ローカル変数は書き換えない、使い回さない

 
 状態が変化するものを完璧に把握し、完璧にプログラムを組み上げるのは中々難しいものです。
 「AならばB」という明快なプログラムは、ミスしにくいです。しかし、「AならばBが基本だけど、状態によってはCで、まれにDとかEにする」ってなると、一気にバグが入り込みやすくなります。
 なので、本当は「状態に依存しないプログラムを書くことを心がける」と書きたかったのです。なのですが……、組み込みで状態に依存しないプログラムなんて不可能です。基本的にほとんど全ての処理が状態に依存しまくりですよね。


 しかし、状態の変化は諦めるとしても、ローカル変数を書き換えない、使い回さないという意識は出来るとおもいます。
 何カ所にも渡って変数が書き換えられると、その都度、変数の意味を再解釈しなくてはなりません。どこで変化し、どのような意味を持つのかを、全て把握するのは大変です。さらに、もうこの変数はここから先で使わないから、再利用しようと変数を初期化したものの、後で前の結果が必要になることもあります。しかし、そのコードを書く頃には、変数を初期化したなんて忘れててバグった………、なんてもうよくありがちですね。
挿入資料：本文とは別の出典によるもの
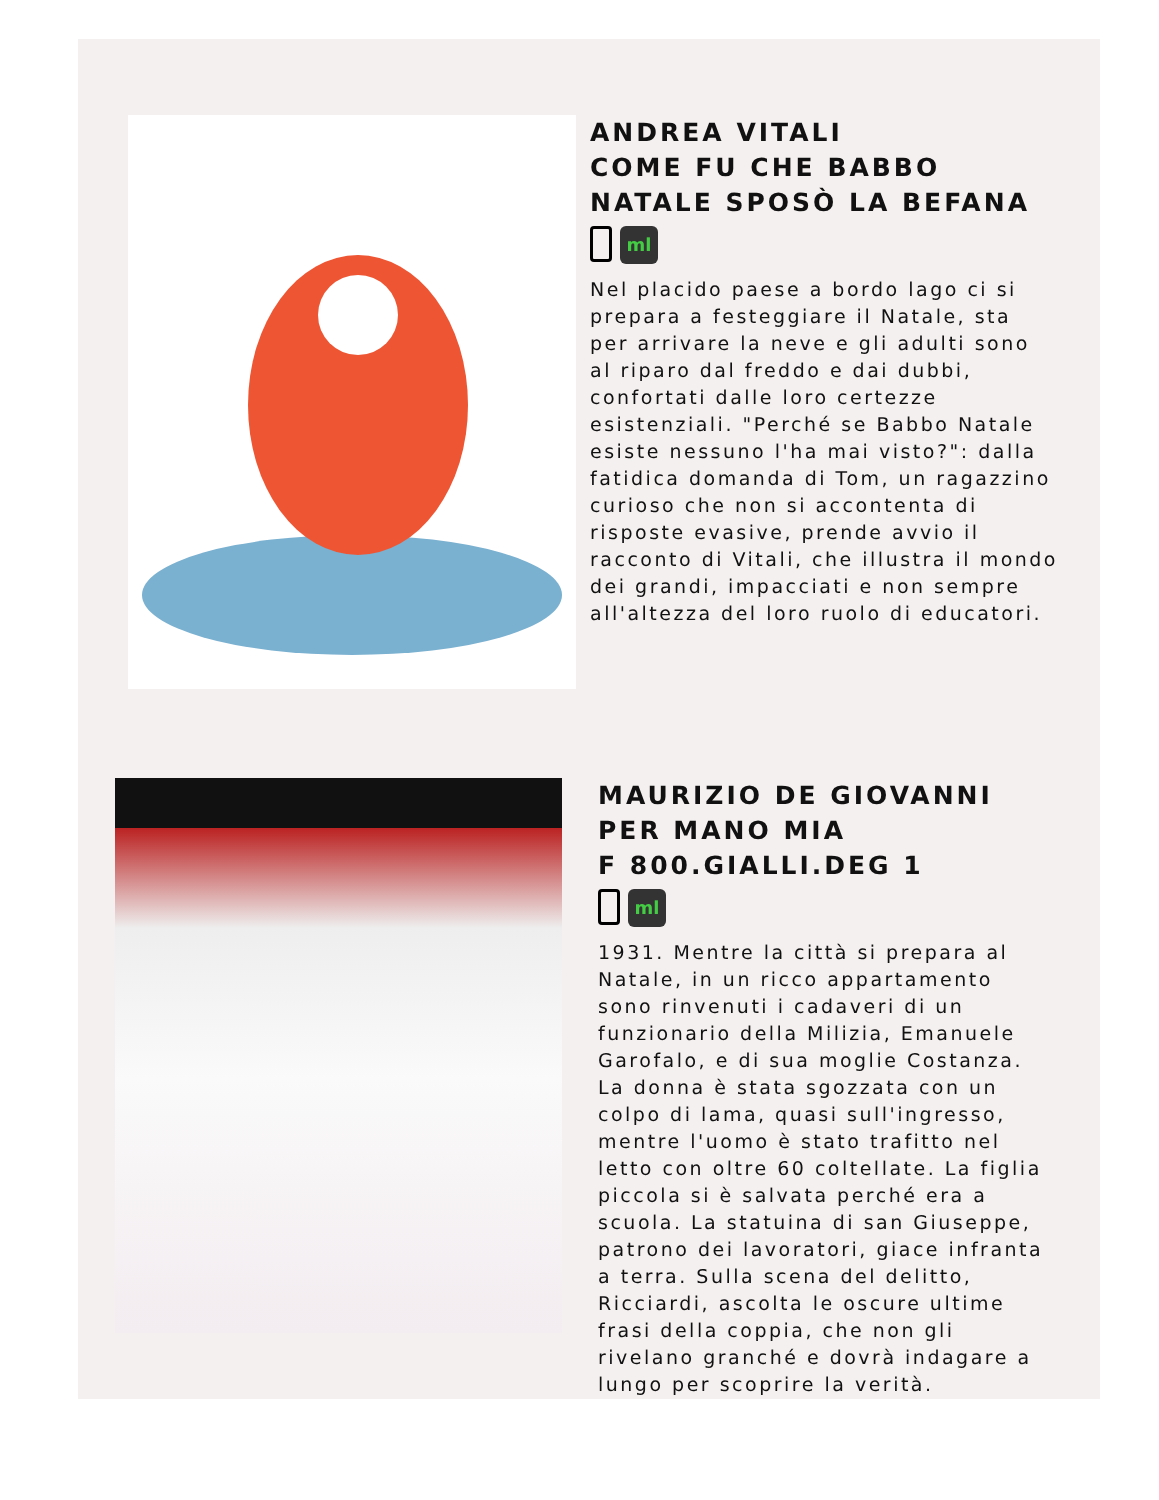ANDREA VITALI
COME FU CHE BABBO
NATALE SPOSÒ LA BEFANA
ml
Nel placido paese a bordo lago ci si prepara a festeggiare il Natale, sta per arrivare la neve e gli adulti sono al riparo dal freddo e dai dubbi, confortati dalle loro certezze esistenziali. "Perché se Babbo Natale esiste nessuno l'ha mai visto?": dalla fatidica domanda di Tom, un ragazzino curioso che non si accontenta di risposte evasive, prende avvio il racconto di Vitali, che illustra il mondo dei grandi, impacciati e non sempre all'altezza del loro ruolo di educatori.
MAURIZIO DE GIOVANNI
PER MANO MIA
F 800.GIALLI.DEG 1
ml
1931. Mentre la città si prepara al Natale, in un ricco appartamento sono rinvenuti i cadaveri di un funzionario della Milizia, Emanuele Garofalo, e di sua moglie Costanza. La donna è stata sgozzata con un colpo di lama, quasi sull'ingresso, mentre l'uomo è stato trafitto nel letto con oltre 60 coltellate. La figlia piccola si è salvata perché era a scuola. La statuina di san Giuseppe, patrono dei lavoratori, giace infranta a terra. Sulla scena del delitto, Ricciardi, ascolta le oscure ultime frasi della coppia, che non gli rivelano granché e dovrà indagare a lungo per scoprire la verità.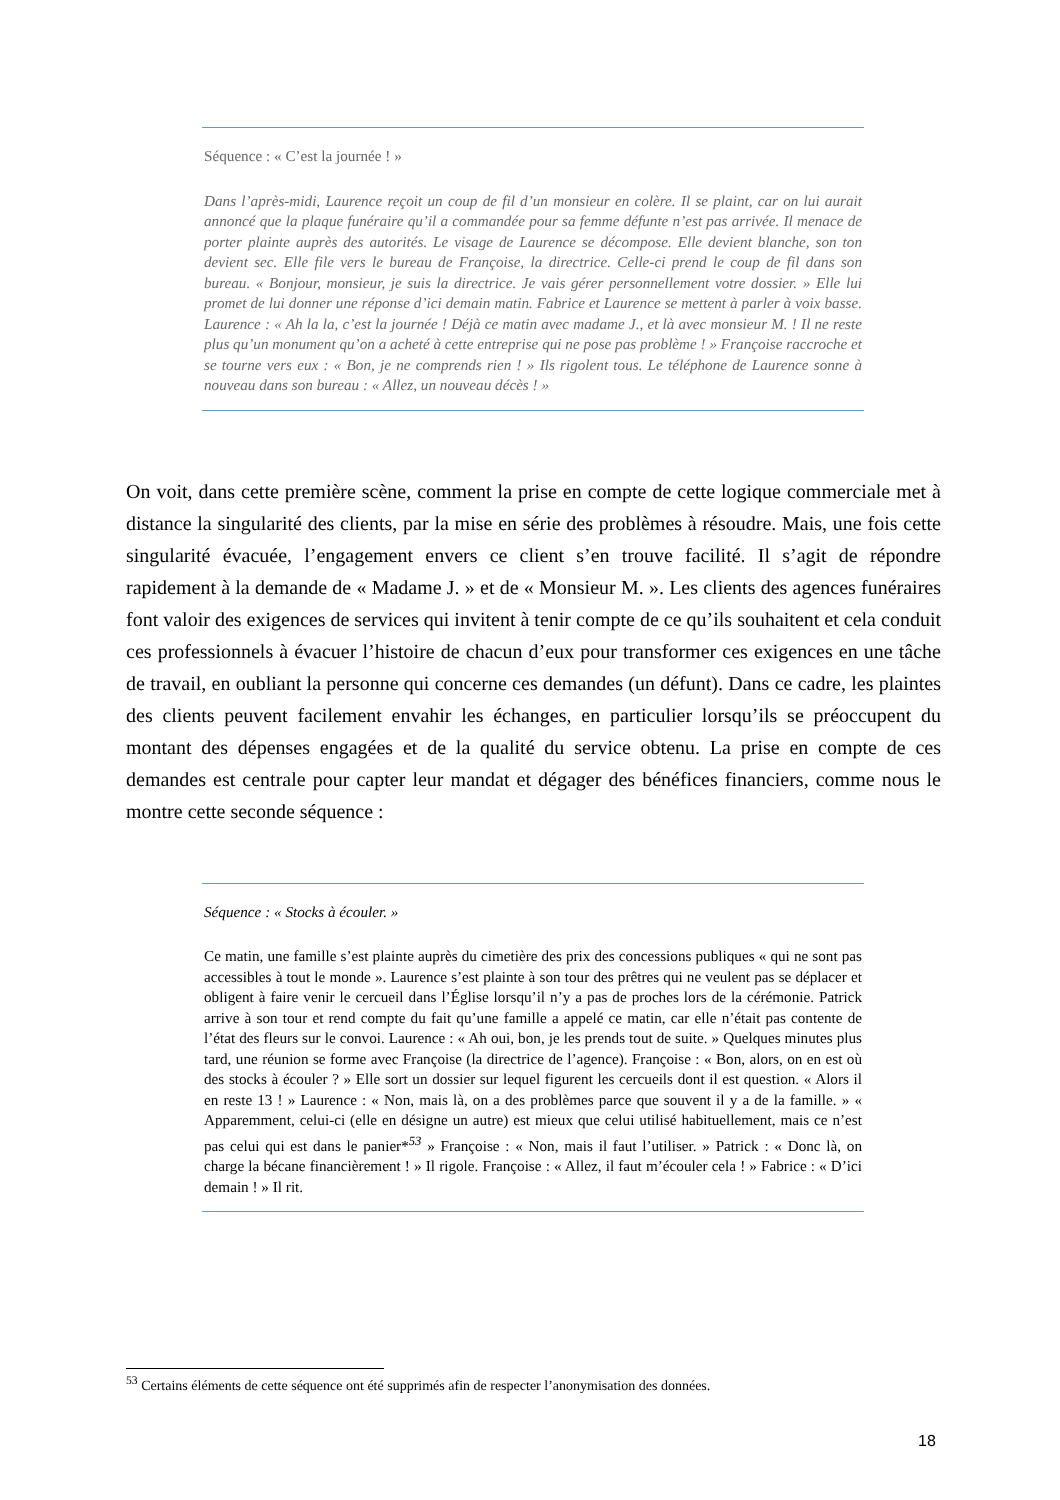Séquence : « C’est la journée ! »
Dans l’après-midi, Laurence reçoit un coup de fil d’un monsieur en colère. Il se plaint, car on lui aurait annoncé que la plaque funéraire qu’il a commandée pour sa femme défunte n’est pas arrivée. Il menace de porter plainte auprès des autorités. Le visage de Laurence se décompose. Elle devient blanche, son ton devient sec. Elle file vers le bureau de Françoise, la directrice. Celle-ci prend le coup de fil dans son bureau. « Bonjour, monsieur, je suis la directrice. Je vais gérer personnellement votre dossier. » Elle lui promet de lui donner une réponse d’ici demain matin. Fabrice et Laurence se mettent à parler à voix basse. Laurence : « Ah la la, c’est la journée ! Déjà ce matin avec madame J., et là avec monsieur M. ! Il ne reste plus qu’un monument qu’on a acheté à cette entreprise qui ne pose pas problème ! » Françoise raccroche et se tourne vers eux : « Bon, je ne comprends rien ! » Ils rigolent tous. Le téléphone de Laurence sonne à nouveau dans son bureau : « Allez, un nouveau décès ! »
On voit, dans cette première scène, comment la prise en compte de cette logique commerciale met à distance la singularité des clients, par la mise en série des problèmes à résoudre. Mais, une fois cette singularité évacuée, l’engagement envers ce client s’en trouve facilité. Il s’agit de répondre rapidement à la demande de « Madame J. » et de « Monsieur M. ». Les clients des agences funéraires font valoir des exigences de services qui invitent à tenir compte de ce qu’ils souhaitent et cela conduit ces professionnels à évacuer l’histoire de chacun d’eux pour transformer ces exigences en une tâche de travail, en oubliant la personne qui concerne ces demandes (un défunt). Dans ce cadre, les plaintes des clients peuvent facilement envahir les échanges, en particulier lorsqu’ils se préoccupent du montant des dépenses engagées et de la qualité du service obtenu. La prise en compte de ces demandes est centrale pour capter leur mandat et dégager des bénéfices financiers, comme nous le montre cette seconde séquence :
Séquence : « Stocks à écouler. »
Ce matin, une famille s’est plainte auprès du cimetière des prix des concessions publiques « qui ne sont pas accessibles à tout le monde ». Laurence s’est plainte à son tour des prêtres qui ne veulent pas se déplacer et obligent à faire venir le cercueil dans l’Église lorsqu’il n’y a pas de proches lors de la cérémonie. Patrick arrive à son tour et rend compte du fait qu’une famille a appelé ce matin, car elle n’était pas contente de l’état des fleurs sur le convoi. Laurence : « Ah oui, bon, je les prends tout de suite. » Quelques minutes plus tard, une réunion se forme avec Françoise (la directrice de l’agence). Françoise : « Bon, alors, on en est où des stocks à écouler ? » Elle sort un dossier sur lequel figurent les cercueils dont il est question. « Alors il en reste 13 ! » Laurence : « Non, mais là, on a des problèmes parce que souvent il y a de la famille. » « Apparemment, celui-ci (elle en désigne un autre) est mieux que celui utilisé habituellement, mais ce n’est pas celui qui est dans le panier*<sup>53</sup> » Françoise : « Non, mais il faut l’utiliser. » Patrick : « Donc là, on charge la bécane financièrement ! » Il rigole. Françoise : « Allez, il faut m’écouler cela ! » Fabrice : « D’ici demain ! » Il rit.
<sup>53</sup> Certains éléments de cette séquence ont été supprimés afin de respecter l’anonymisation des données.
18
 ローカル変数の再利用は、変数を定義するのが面倒だったのかも知れません。しかし、後々、もっと大きな面倒を運んできてしまいます。面倒だったのではなく、メモリの使用量の最適化だったのかも知れませんが、それは早すぎる最適化です。
 ローカル変数の値は一度決定したら、書き換えないことは徹底しましょう。

int temp = 1;
………
temp += hoge(1);
………
moge(temp);//実はここでtempの値が変わる
………
//しばらくして
temp = 0;//tempを再利用

....

if(temp == a){//実はここのtempはtemp=0されてることを忘れてる
...
}

 

 




まとめ

  1. 数値には名前を付けましょう。ビット単位で区切るとなお良し
  2. コメントをちゃんと書きましょう。どうせ明日には分からなくなります
  3. コメントを書いてはいけません。どうせ明日には腐ります
  4. 関数で小さく意味の単位に分けましょう
  5. マクロを使って処理をまとめましょう
  6. マクロは地雷踏む可能性高いので使うのは止めましょう
  7. 状態が変わらないほどバグりにくいです。せめてローカル変数だけでも変化しないようにしましょう
  8. 最適化は重要だけど、最後の手段。早すぎる最適化は駄目です


 綺麗なコードを書いて苦しい組み込みライフを楽しんでください。